What the task requires:
Set down the entries below exactly, leaving out all images.

[Stored data entries]
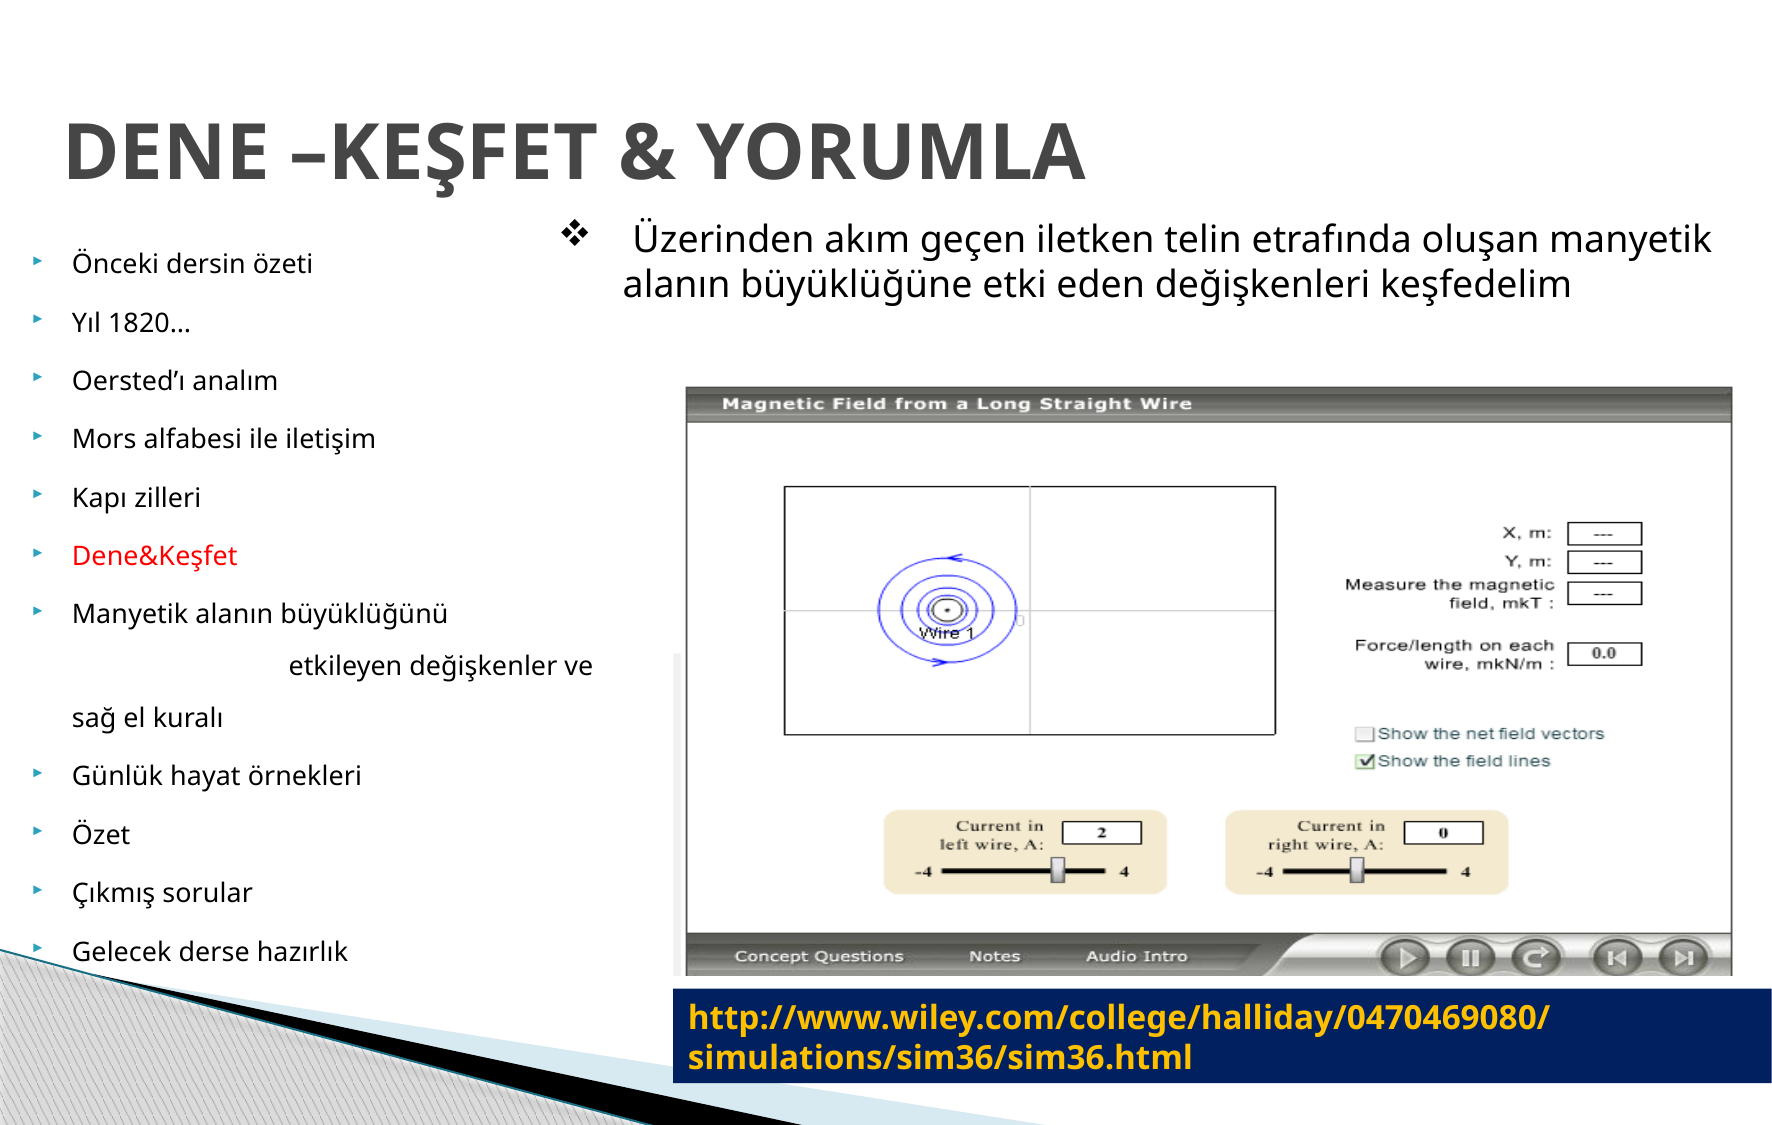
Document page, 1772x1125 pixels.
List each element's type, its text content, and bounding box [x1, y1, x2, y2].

picture [672, 385, 1737, 977]
title DENE –KEŞFET & YORUMLA [47, 54, 1158, 219]
text_box Önceki dersin özeti Yıl 1820… Oersted’ı analım Mors alfabesi ile iletişim Kapı zilleri Dene&Keşfet Manyetik alanın büyüklüğünü etkileyen değişkenler ve sağ el kuralı Günlük hayat örnekleri Özet Çıkmış sorular Gelecek derse hazırlık [0, 219, 621, 976]
text_box Üzerinden akım geçen iletken telin etrafında oluşan manyetik alanın büyüklüğüne etki eden değişkenleri keşfedelim [543, 208, 1772, 313]
text_box http://www.wiley.com/college/halliday/0470469080/simulations/sim36/sim36.html [673, 988, 1772, 1084]
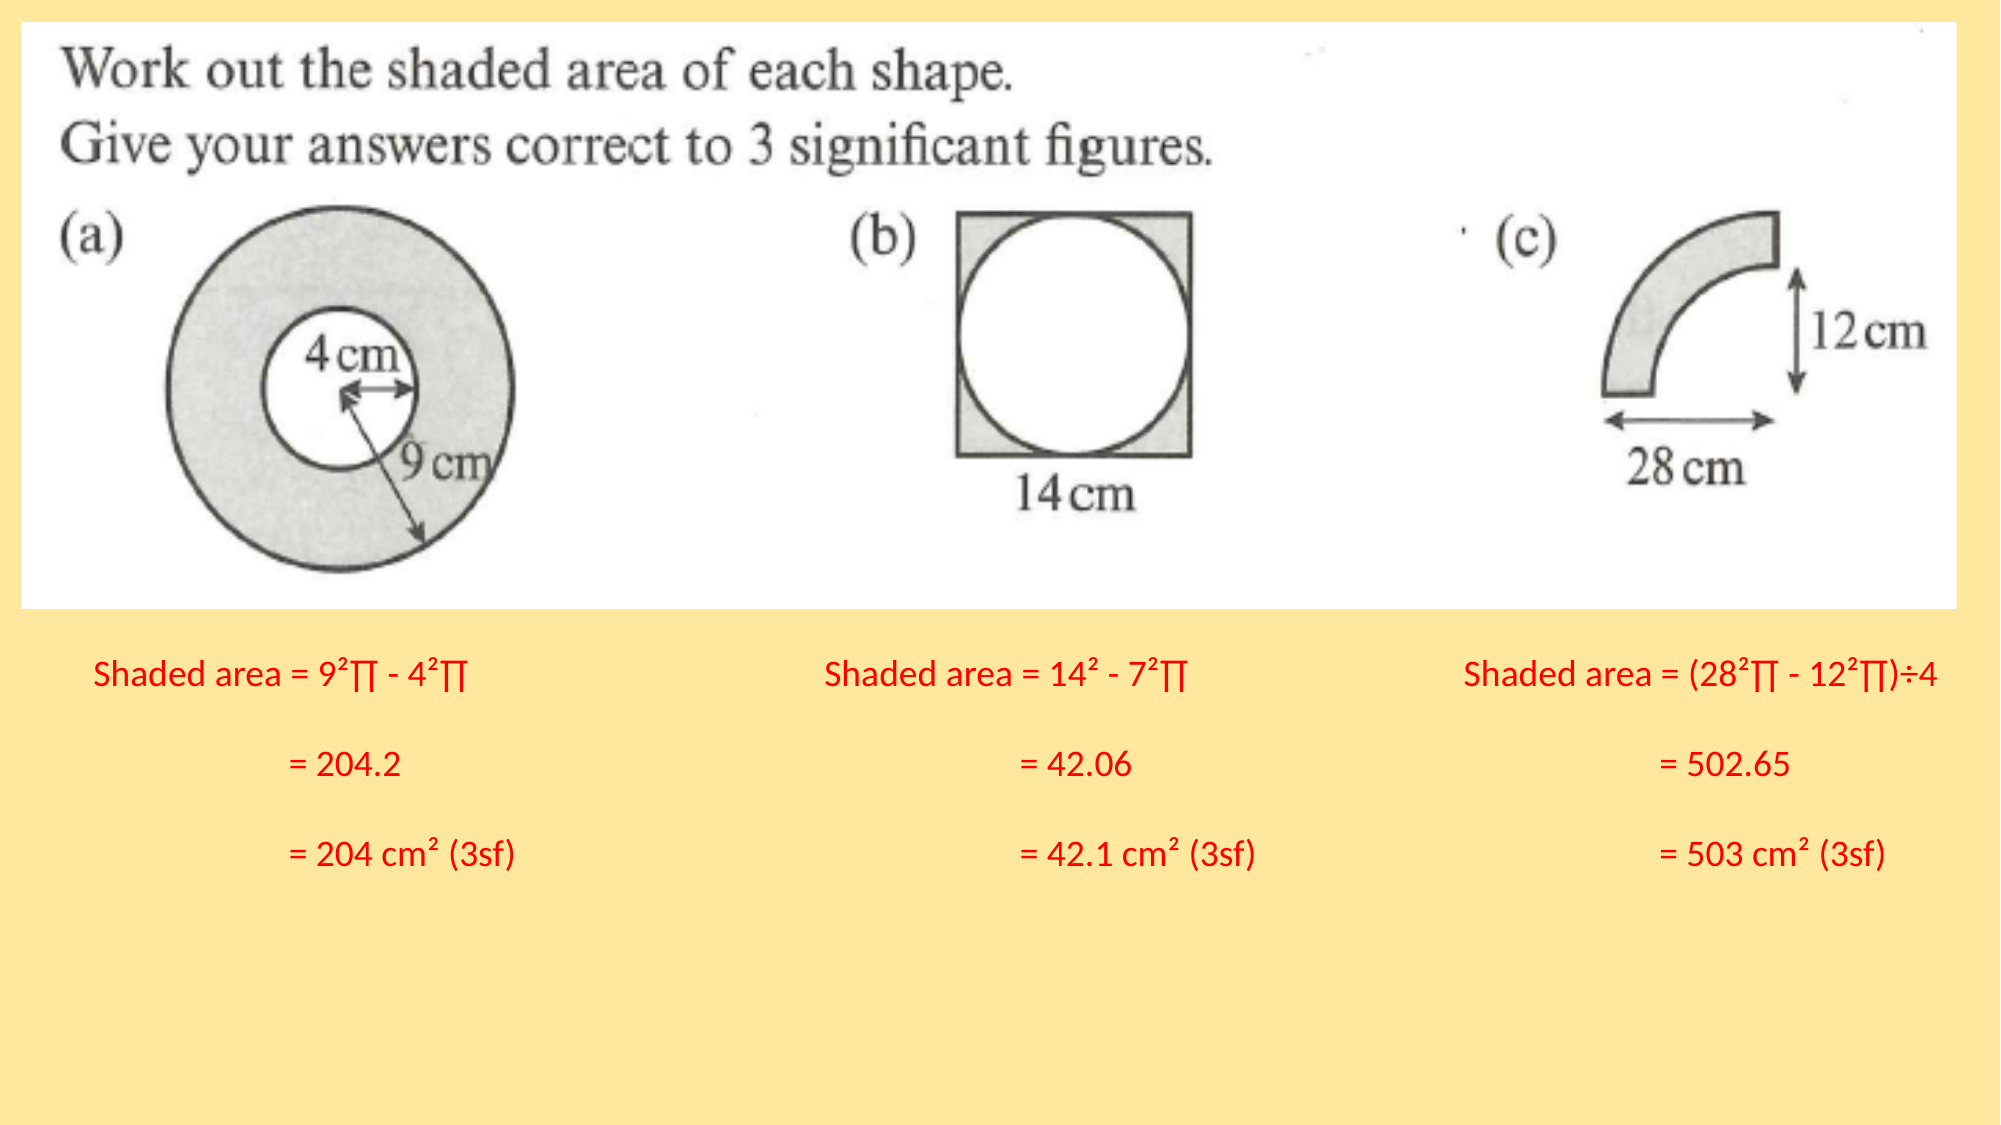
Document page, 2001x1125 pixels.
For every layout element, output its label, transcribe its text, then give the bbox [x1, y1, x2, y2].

text_box Shaded area = 9²∏ - 4²∏ = 204.2 = 204 cm² (3sf) [78, 641, 587, 882]
text_box Shaded area = (28²∏ - 12²∏)÷4 = 502.65 = 503 cm² (3sf) [1449, 641, 1957, 882]
text_box Shaded area = 14² - 7²∏ = 42.06 = 42.1 cm² (3sf) [809, 641, 1318, 882]
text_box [21, 22, 1957, 609]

Solution to this exercise:
Document page, 1772x1125 pixels.
List each element's type, its text content, and bounding box [x1, y1, x2, y2].

picture [672, 385, 1737, 977]
title DENE –KEŞFET & YORUMLA [47, 54, 1158, 219]
text_box Önceki dersin özeti Yıl 1820… Oersted’ı analım Mors alfabesi ile iletişim Kapı zilleri Dene&Keşfet Manyetik alanın büyüklüğünü etkileyen değişkenler ve sağ el kuralı Günlük hayat örnekleri Özet Çıkmış sorular Gelecek derse hazırlık [0, 219, 621, 976]
text_box Üzerinden akım geçen iletken telin etrafında oluşan manyetik alanın büyüklüğüne etki eden değişkenleri keşfedelim [543, 208, 1772, 313]
text_box http://www.wiley.com/college/halliday/0470469080/simulations/sim36/sim36.html [673, 988, 1772, 1084]
Document page, 2001x1125 pixels.
For every layout element, output its label, transcribe its text, then give the bbox [x1, y1, x2, y2].

text_box Shaded area = 9²∏ - 4²∏ = 204.2 = 204 cm² (3sf) [78, 641, 587, 882]
text_box Shaded area = (28²∏ - 12²∏)÷4 = 502.65 = 503 cm² (3sf) [1449, 641, 1957, 882]
text_box Shaded area = 14² - 7²∏ = 42.06 = 42.1 cm² (3sf) [809, 641, 1318, 882]
text_box [21, 22, 1957, 609]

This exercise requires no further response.